Review of Hulk

Hulk (2003)
Very impressive!
22 November 2004
I finally caught up with the film on DVD, after missing its cinema release and just not having the urge to see it until now. It has had some rather bad press, so I wasn't actually expecting very much.

One of the reasons I have waited so long was to let my son, (who is now eight) grow up a bit before seeing it. He was interested in the tie-in products filling the shelves in all the stores on release. A blanket-marketing ploy that is becoming more and more hysterical, I fear.

Another was that I was wary of renting it as the Hulk character has been rather mal-treated in live-action form.

Until Ang Lee's film.

Firstly, this isn't by any stretch of the imagination, a kids' film. Though my younger children watched it, it gave them serious food for thought about what scientists do to animals and people in the name of science. My oldest was enthralled. She appreciated Lee's magnificent use of the film medium.

This is a very dark movie. The origin-story has been manipulated and updated linking the two lead characters (Bana and Connelly) in a sorrowful, fearful event that happened to them both in their childhood. Nice touch.

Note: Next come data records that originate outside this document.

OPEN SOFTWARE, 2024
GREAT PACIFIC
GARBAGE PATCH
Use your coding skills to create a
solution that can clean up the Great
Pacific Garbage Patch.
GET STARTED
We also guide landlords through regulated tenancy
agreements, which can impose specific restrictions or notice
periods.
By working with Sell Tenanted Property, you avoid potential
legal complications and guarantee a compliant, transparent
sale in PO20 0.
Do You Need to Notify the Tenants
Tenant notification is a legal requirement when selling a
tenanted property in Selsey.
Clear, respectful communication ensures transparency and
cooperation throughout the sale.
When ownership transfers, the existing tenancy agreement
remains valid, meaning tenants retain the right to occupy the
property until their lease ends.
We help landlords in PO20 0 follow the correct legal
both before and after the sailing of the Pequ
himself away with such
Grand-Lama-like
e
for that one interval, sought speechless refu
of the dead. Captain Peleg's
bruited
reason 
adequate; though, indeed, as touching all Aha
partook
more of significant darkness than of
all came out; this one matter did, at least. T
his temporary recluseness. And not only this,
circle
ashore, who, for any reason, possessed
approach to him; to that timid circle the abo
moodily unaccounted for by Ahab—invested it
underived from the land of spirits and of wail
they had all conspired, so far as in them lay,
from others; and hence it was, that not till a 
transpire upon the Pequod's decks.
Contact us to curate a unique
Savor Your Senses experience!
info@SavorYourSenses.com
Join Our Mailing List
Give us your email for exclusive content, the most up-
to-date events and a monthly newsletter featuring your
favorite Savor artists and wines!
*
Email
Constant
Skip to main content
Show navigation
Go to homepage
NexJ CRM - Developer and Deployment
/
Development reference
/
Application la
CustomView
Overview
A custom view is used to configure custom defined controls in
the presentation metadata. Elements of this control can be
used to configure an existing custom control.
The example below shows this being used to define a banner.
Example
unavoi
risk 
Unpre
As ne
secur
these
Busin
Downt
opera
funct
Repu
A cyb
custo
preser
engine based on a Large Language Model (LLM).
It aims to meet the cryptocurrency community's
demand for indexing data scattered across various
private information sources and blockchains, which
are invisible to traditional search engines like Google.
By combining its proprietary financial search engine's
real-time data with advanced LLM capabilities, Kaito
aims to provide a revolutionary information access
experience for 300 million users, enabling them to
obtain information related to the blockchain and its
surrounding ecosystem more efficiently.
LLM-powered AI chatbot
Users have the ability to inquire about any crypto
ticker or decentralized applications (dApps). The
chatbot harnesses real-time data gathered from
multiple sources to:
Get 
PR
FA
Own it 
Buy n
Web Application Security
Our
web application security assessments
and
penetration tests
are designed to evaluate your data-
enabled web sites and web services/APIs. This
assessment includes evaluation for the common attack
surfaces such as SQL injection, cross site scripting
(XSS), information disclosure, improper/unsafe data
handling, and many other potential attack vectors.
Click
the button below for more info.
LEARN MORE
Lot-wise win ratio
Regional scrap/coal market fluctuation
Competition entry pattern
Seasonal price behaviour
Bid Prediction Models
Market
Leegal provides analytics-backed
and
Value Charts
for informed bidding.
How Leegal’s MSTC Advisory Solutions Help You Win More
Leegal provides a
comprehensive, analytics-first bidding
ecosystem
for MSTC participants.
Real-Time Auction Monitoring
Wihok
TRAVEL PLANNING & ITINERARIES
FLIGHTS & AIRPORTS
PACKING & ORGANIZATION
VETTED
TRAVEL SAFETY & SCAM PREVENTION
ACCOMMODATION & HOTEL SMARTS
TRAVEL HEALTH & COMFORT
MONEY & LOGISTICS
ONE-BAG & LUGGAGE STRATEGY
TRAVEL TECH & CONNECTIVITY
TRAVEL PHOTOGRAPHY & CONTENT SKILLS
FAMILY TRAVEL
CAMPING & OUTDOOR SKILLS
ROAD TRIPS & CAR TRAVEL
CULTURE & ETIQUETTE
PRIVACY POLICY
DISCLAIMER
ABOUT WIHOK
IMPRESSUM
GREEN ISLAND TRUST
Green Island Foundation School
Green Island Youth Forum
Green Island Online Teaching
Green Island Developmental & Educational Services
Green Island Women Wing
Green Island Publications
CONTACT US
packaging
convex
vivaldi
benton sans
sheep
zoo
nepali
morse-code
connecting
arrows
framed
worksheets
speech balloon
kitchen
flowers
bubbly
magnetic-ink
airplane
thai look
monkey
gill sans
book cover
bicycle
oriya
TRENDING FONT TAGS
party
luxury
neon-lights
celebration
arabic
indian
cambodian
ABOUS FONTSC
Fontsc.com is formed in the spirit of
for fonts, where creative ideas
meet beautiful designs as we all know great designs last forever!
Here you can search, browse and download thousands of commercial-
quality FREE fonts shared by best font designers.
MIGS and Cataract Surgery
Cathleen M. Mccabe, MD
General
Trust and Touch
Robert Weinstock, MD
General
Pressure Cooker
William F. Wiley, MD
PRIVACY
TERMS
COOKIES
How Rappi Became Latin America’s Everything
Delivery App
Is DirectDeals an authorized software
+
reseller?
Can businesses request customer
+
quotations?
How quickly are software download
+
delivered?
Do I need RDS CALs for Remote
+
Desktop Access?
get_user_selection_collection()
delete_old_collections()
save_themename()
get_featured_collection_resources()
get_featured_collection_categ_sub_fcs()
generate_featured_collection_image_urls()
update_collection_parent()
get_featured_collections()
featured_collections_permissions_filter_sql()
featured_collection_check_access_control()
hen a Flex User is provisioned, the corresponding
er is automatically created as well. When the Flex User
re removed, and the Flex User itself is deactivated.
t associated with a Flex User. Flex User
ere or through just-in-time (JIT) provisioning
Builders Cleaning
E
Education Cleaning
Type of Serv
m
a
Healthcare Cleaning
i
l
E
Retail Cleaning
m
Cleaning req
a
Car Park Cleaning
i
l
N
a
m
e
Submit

"Banner's" (Eric Bana's) father (played by Nick Nolte) shuffles back into his life after 30 years incarceration for causing the events that had traumatized the young Banner. Banner later finds that his father had "experimented" on him when they were still a whole family. This creepy device effectively modernizes the story and it's ultimate revelation is a clever way of releasing the pent-up rage that Banner jr has locked within his mind. This rage feeds the Hulk. Banner finally becomes the Hulk after some incredible bravery in the lab.

The film's effects are superb. I am a very happy viewer. This is great cinema. A wonderful adaptation of a tortured, misunderstood human being.

Highly recommended, by me, for true Hulk fans.